Detto questo, fortunatamente non tutti i brand rappresentano lo stesso mondo, per esigenze di posizionamento e differenziazione. A livello valoriale ed estetico, prendiamo ad esempio un prodotto come i Sofficini Findus o un brand come Sammontana, cui rispettivamente pack e logo richiamano immediatamente lo scherzo e il riso. A livello advertising invece, menzioniamo un branb come Chupa Chups che ha fatto dell’ironia il motore principale della propria comunicazione ma ha mantenuto nel tempo un pack sempre uguale.
In conclusione, nel packaging è possibile comunicare il sorriso con forza, ma sono l’advertising o le metodologie più innovative di pubblicità a rappresentarlo meglio e a raccontare in maniera più circolare la storia della marca.
Quale è l’importanza dell’esperienza ludica, del gioco, nell'intrattenimento dell’individuo? Quanto è importante creare un meccanismo interessante, per ottenere l'attenzione e divertire le persone facendole anche riflettere?
Il gioco – e il relativo coinvolgimento del target – è oggi diventato un obiettivo imprescendibile della marca. Il packaging è solo uno dei tanti catalizzatori agenti affinché venga agevolato il contatto sistematico tra la marca e l’audience (potenziale o già fidelizzato).
Il mondo della marca è oggi un motore bipolare, caratterizzato dalla continua negoziazione tra la stessa e i suoi followers: è nell’interesse della marca ascoltare il consumatore per capirne a fondo necessità e punti di vista. Le marche interagiscono con i propri destinatari attraverso un ventaglio di elementi strategicamente coordinati (e collegati) tra loro quali packaging, il sito web, applicazioni mobili, i social network, etc. Una volta entrato in questo circuito, il consumatore viene stimolato costantemente al fine di coinvolgerlo e successivamente affezionarlo al brand e al suo modo di raccontarsi.
Il gioco è un mezzo che permette ai consumers di percepire la marca come vicina: un’amica, una compagna, personalizzabile e consultabile istantaneamente, una confidente con cui interfacciarsi. Il grande potere della marca consiste nella possibilità di vincolare a sé stessa e ai suoi percorsi comunicazionali gli utenti, a costi ridotti e con estrema naturalezza.
Oggi la marca è in grado di stimolare direttamenete il consumatore e di accompagnarlo ogni giorno, attraverso processi semplici quali la richiesta di opinioni on web, o più complessi come l’organizzazione di concorsi, eventi ed iniziative relative al tempo libero.
Quanto è importante far sentire ogni individuo una persona speciale cercando di renderlo davvero protagonista, motivandolo e facendolo diventare così brand partner? Far star bene il consumatore ricaricandolo di energia rinnovata, come crede possa essere legato alla parola, spesso abusata, di benessere?

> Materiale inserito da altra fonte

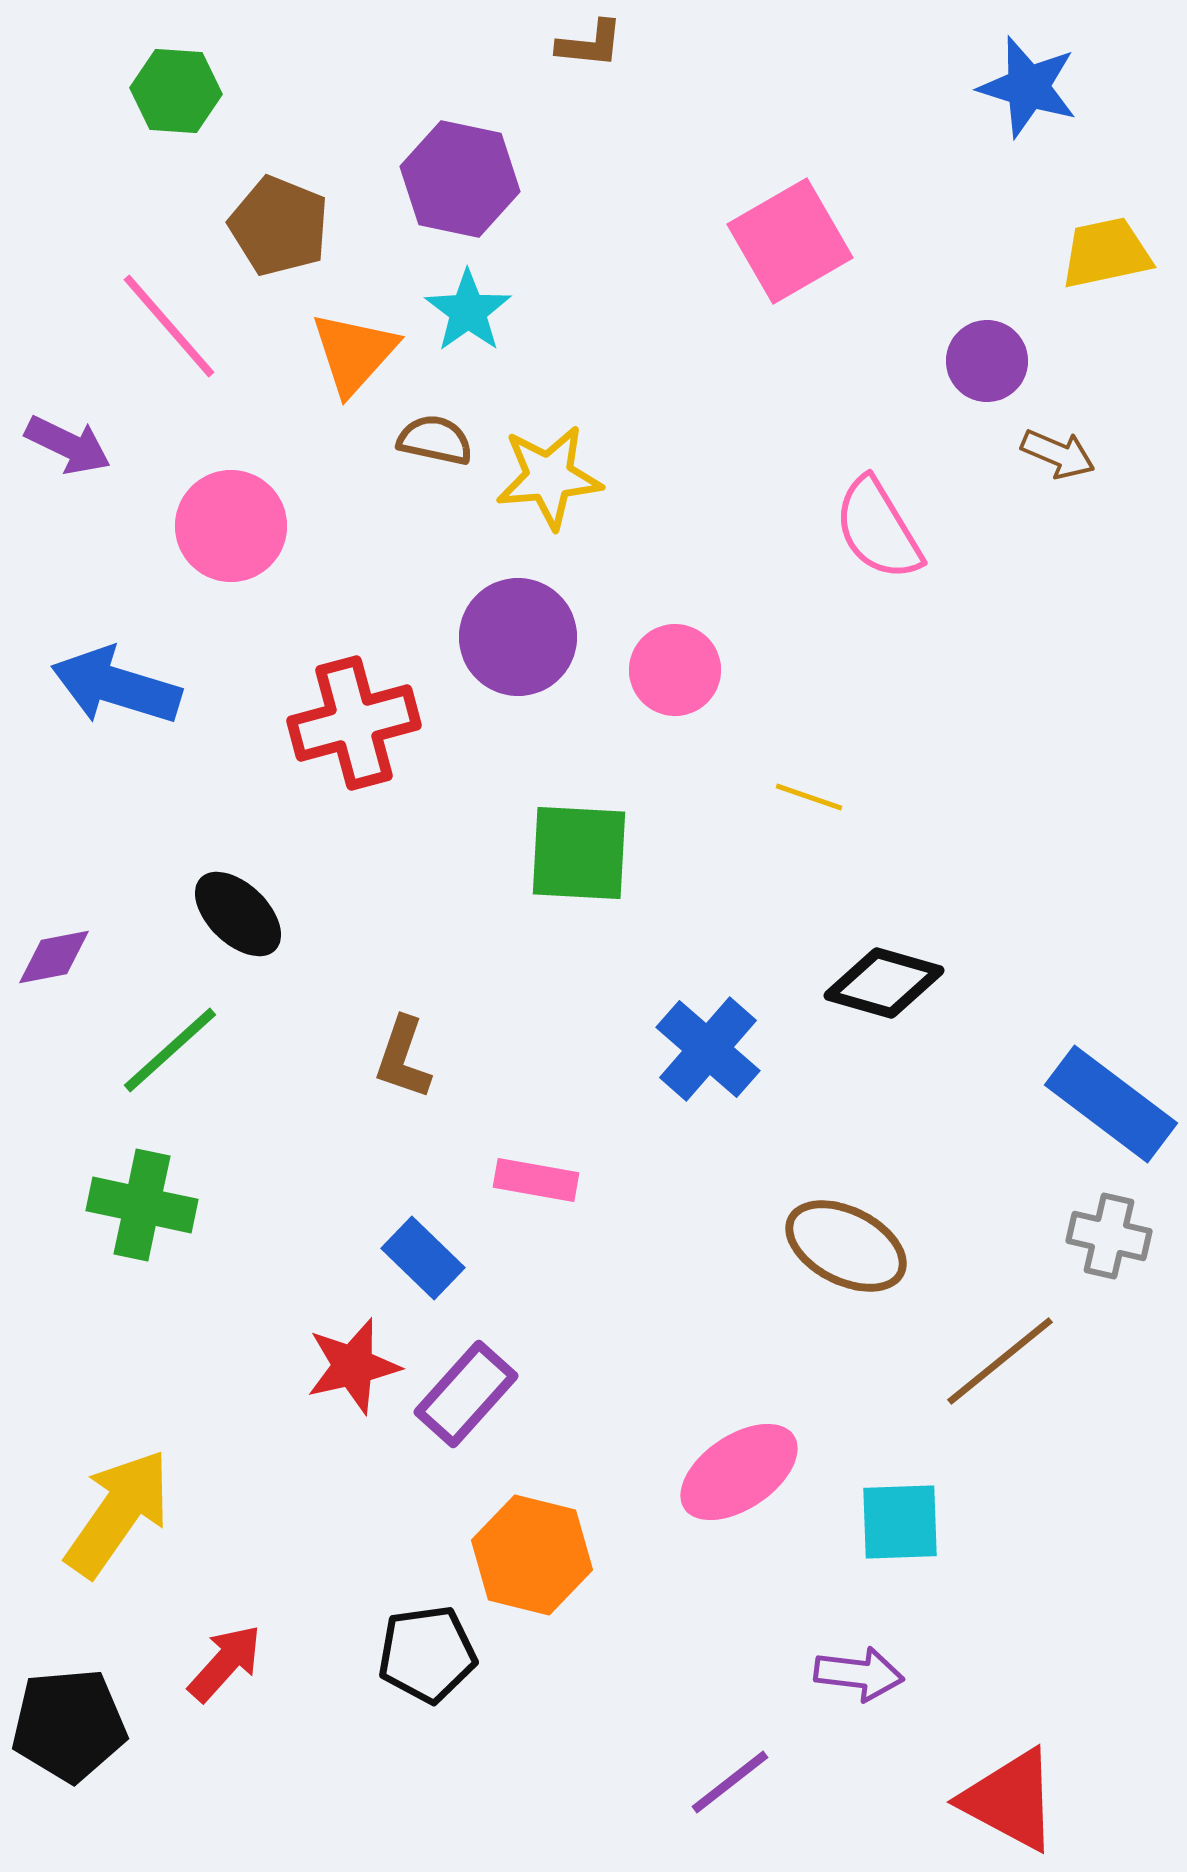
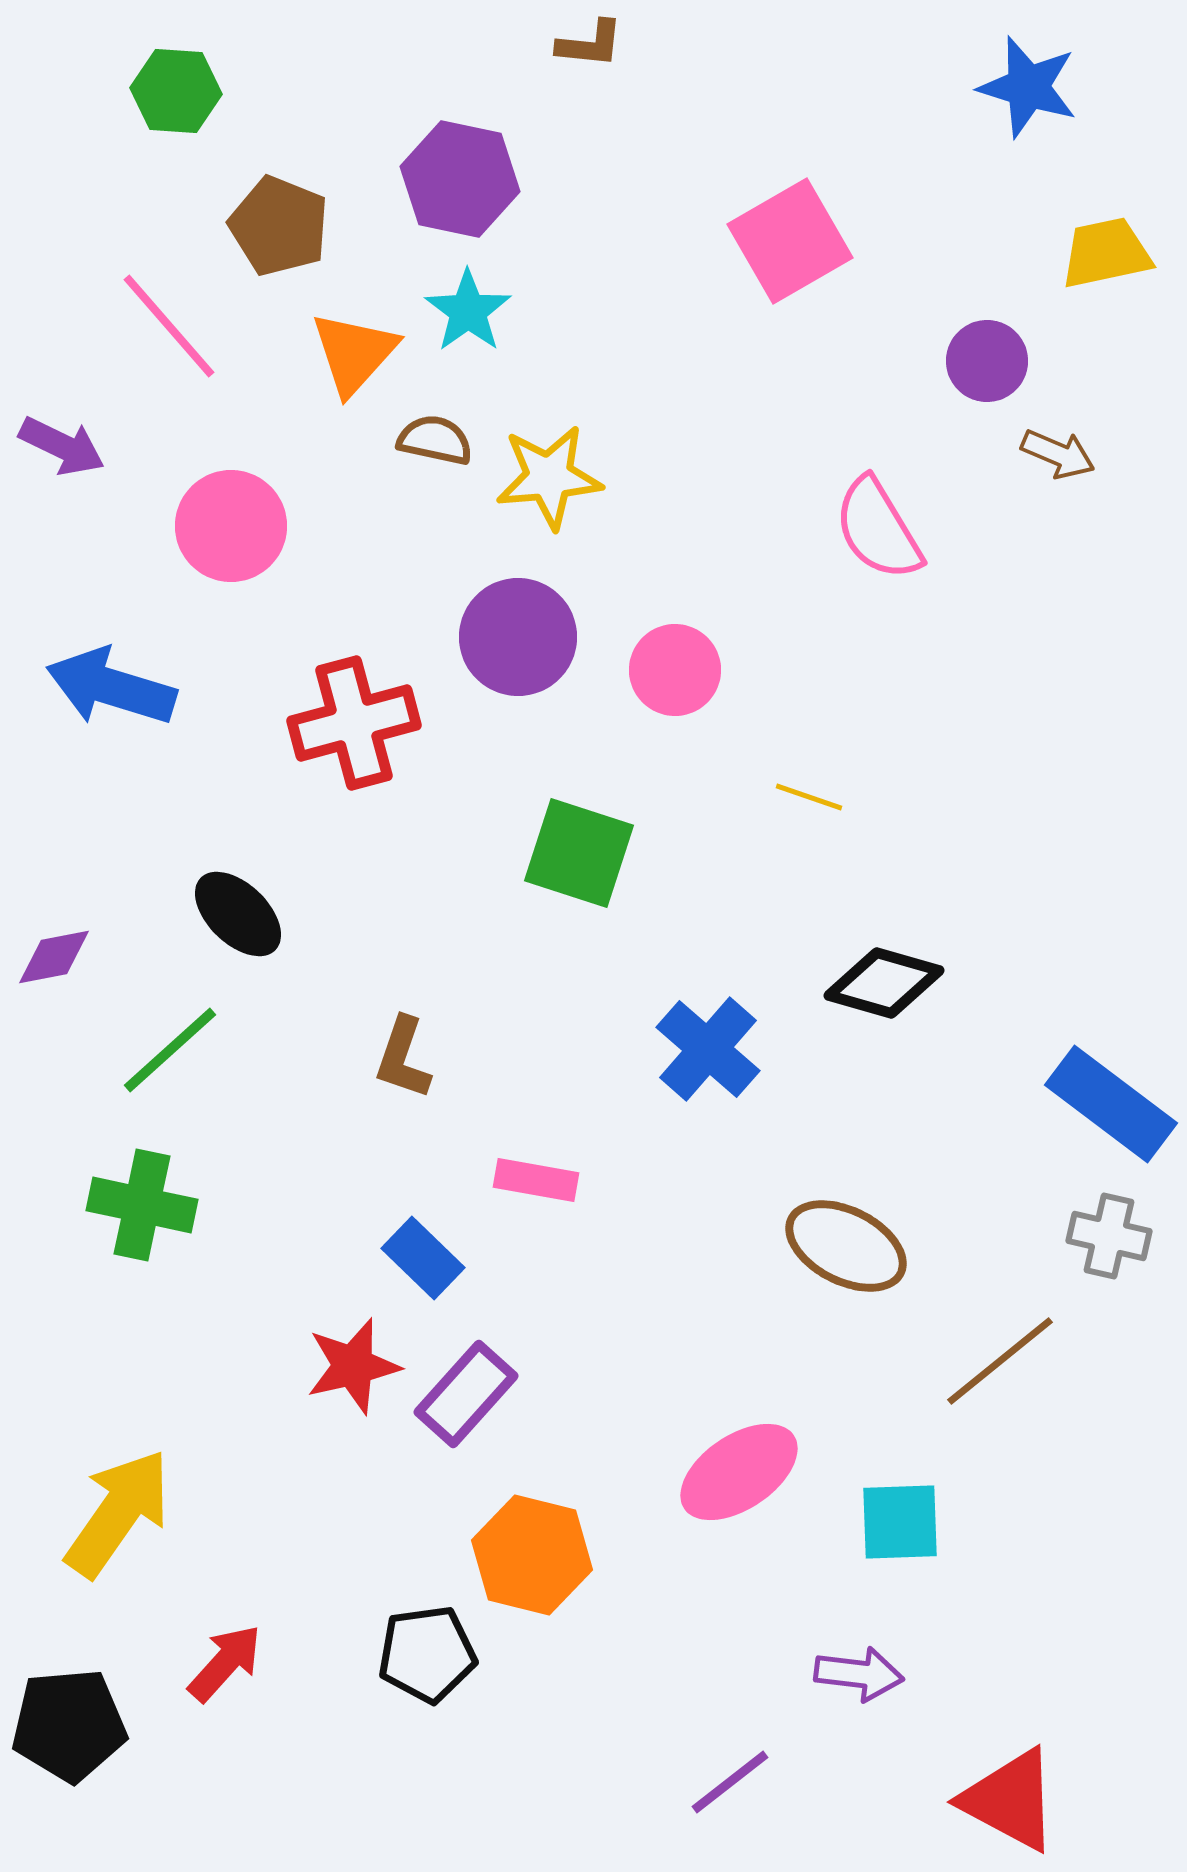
purple arrow at (68, 445): moved 6 px left, 1 px down
blue arrow at (116, 686): moved 5 px left, 1 px down
green square at (579, 853): rotated 15 degrees clockwise
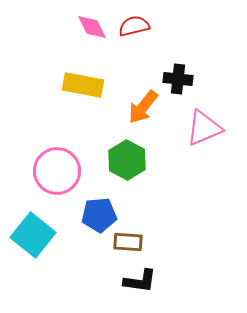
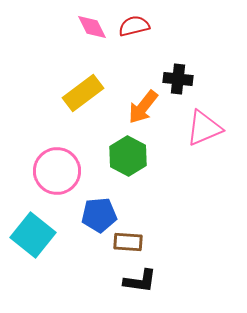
yellow rectangle: moved 8 px down; rotated 48 degrees counterclockwise
green hexagon: moved 1 px right, 4 px up
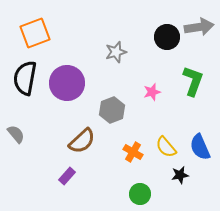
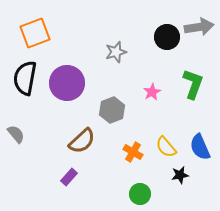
green L-shape: moved 3 px down
pink star: rotated 12 degrees counterclockwise
purple rectangle: moved 2 px right, 1 px down
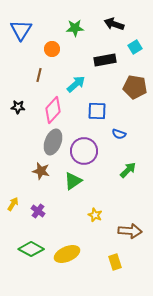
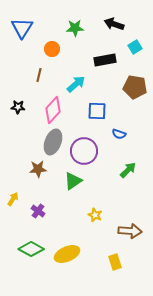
blue triangle: moved 1 px right, 2 px up
brown star: moved 3 px left, 2 px up; rotated 18 degrees counterclockwise
yellow arrow: moved 5 px up
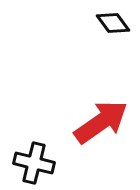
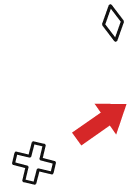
black diamond: rotated 56 degrees clockwise
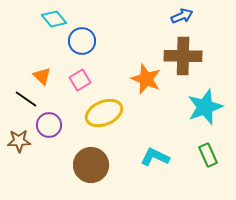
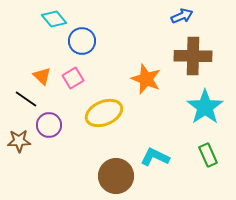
brown cross: moved 10 px right
pink square: moved 7 px left, 2 px up
cyan star: rotated 15 degrees counterclockwise
brown circle: moved 25 px right, 11 px down
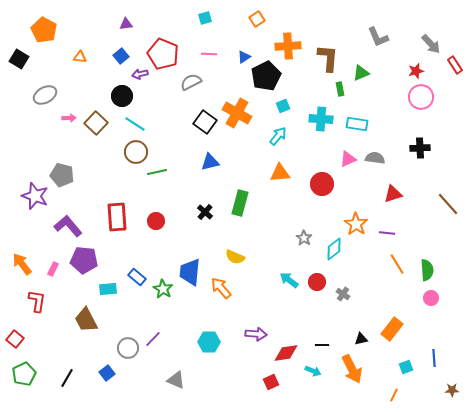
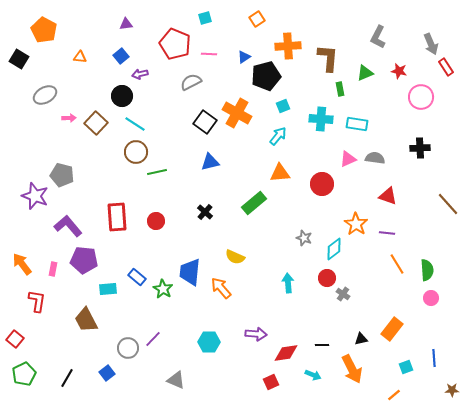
gray L-shape at (378, 37): rotated 50 degrees clockwise
gray arrow at (431, 44): rotated 20 degrees clockwise
red pentagon at (163, 54): moved 12 px right, 10 px up
red rectangle at (455, 65): moved 9 px left, 2 px down
red star at (416, 71): moved 17 px left; rotated 28 degrees clockwise
green triangle at (361, 73): moved 4 px right
black pentagon at (266, 76): rotated 12 degrees clockwise
red triangle at (393, 194): moved 5 px left, 2 px down; rotated 36 degrees clockwise
green rectangle at (240, 203): moved 14 px right; rotated 35 degrees clockwise
gray star at (304, 238): rotated 14 degrees counterclockwise
pink rectangle at (53, 269): rotated 16 degrees counterclockwise
cyan arrow at (289, 280): moved 1 px left, 3 px down; rotated 48 degrees clockwise
red circle at (317, 282): moved 10 px right, 4 px up
cyan arrow at (313, 371): moved 4 px down
orange line at (394, 395): rotated 24 degrees clockwise
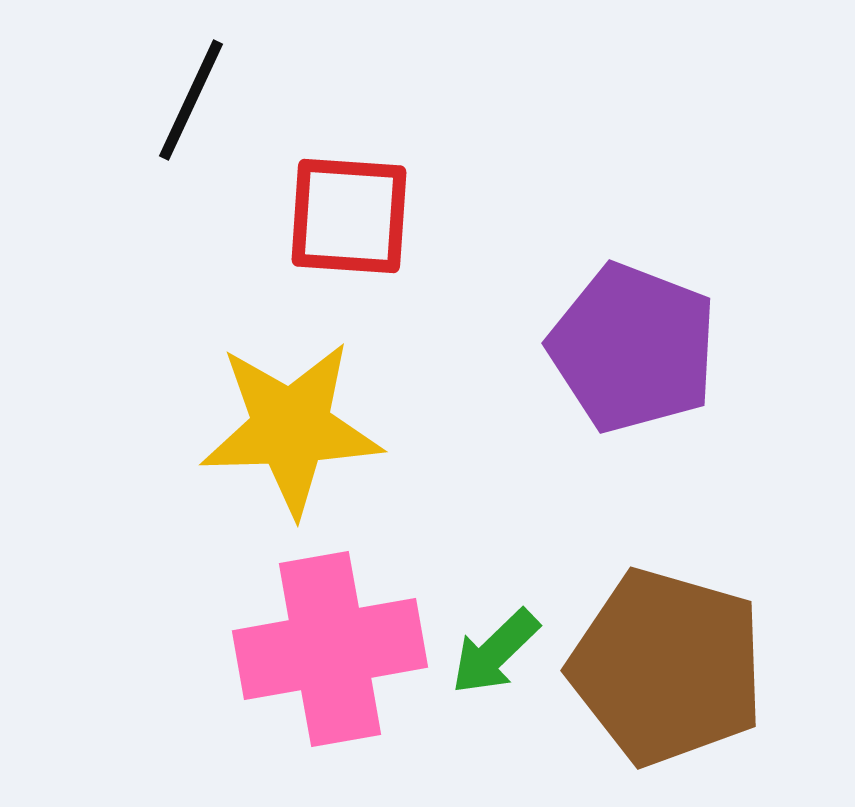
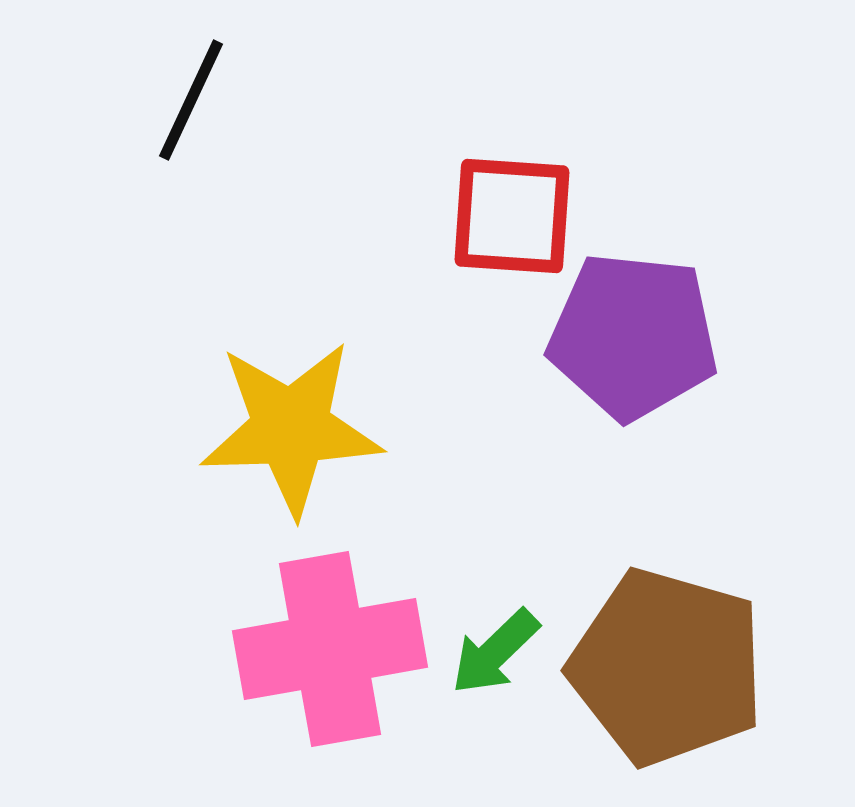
red square: moved 163 px right
purple pentagon: moved 12 px up; rotated 15 degrees counterclockwise
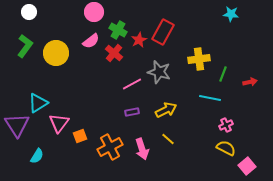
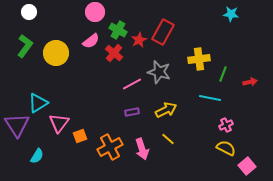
pink circle: moved 1 px right
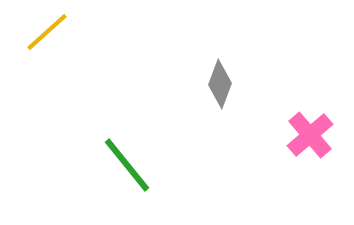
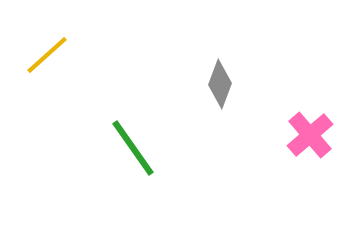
yellow line: moved 23 px down
green line: moved 6 px right, 17 px up; rotated 4 degrees clockwise
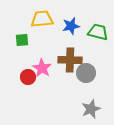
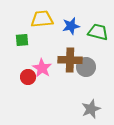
gray circle: moved 6 px up
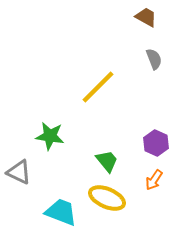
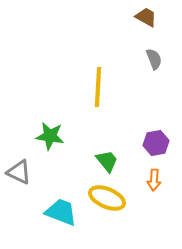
yellow line: rotated 42 degrees counterclockwise
purple hexagon: rotated 25 degrees clockwise
orange arrow: rotated 30 degrees counterclockwise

E’ necessario che il consumatore si senta al centro del circuito comunicazionale e che percepisca la marca come prossima, come un’istanza con cui interagire in modo paritetico.
Per quanto riguarda il benessere, credo che questo concetto non sia tanto trasferibile – rappresentabile sì – attraverso una campagna di comunicazione (o altre dinamiche mediali), ma che piuttosto rappresenti uno stato, un percorso relativo al modus vivendi – et consumendi, dal punto di vista della marca – della singola persona.
Oggi le marche cavalcano il trend della salute perché esso rappresenta un segmento di mercato sempre più in espansione, ma sono davvero pochi i brand in grado di interpretare una legittimità etico-alimentare e di offrire ai consumatori una platform di benessere seria e completa.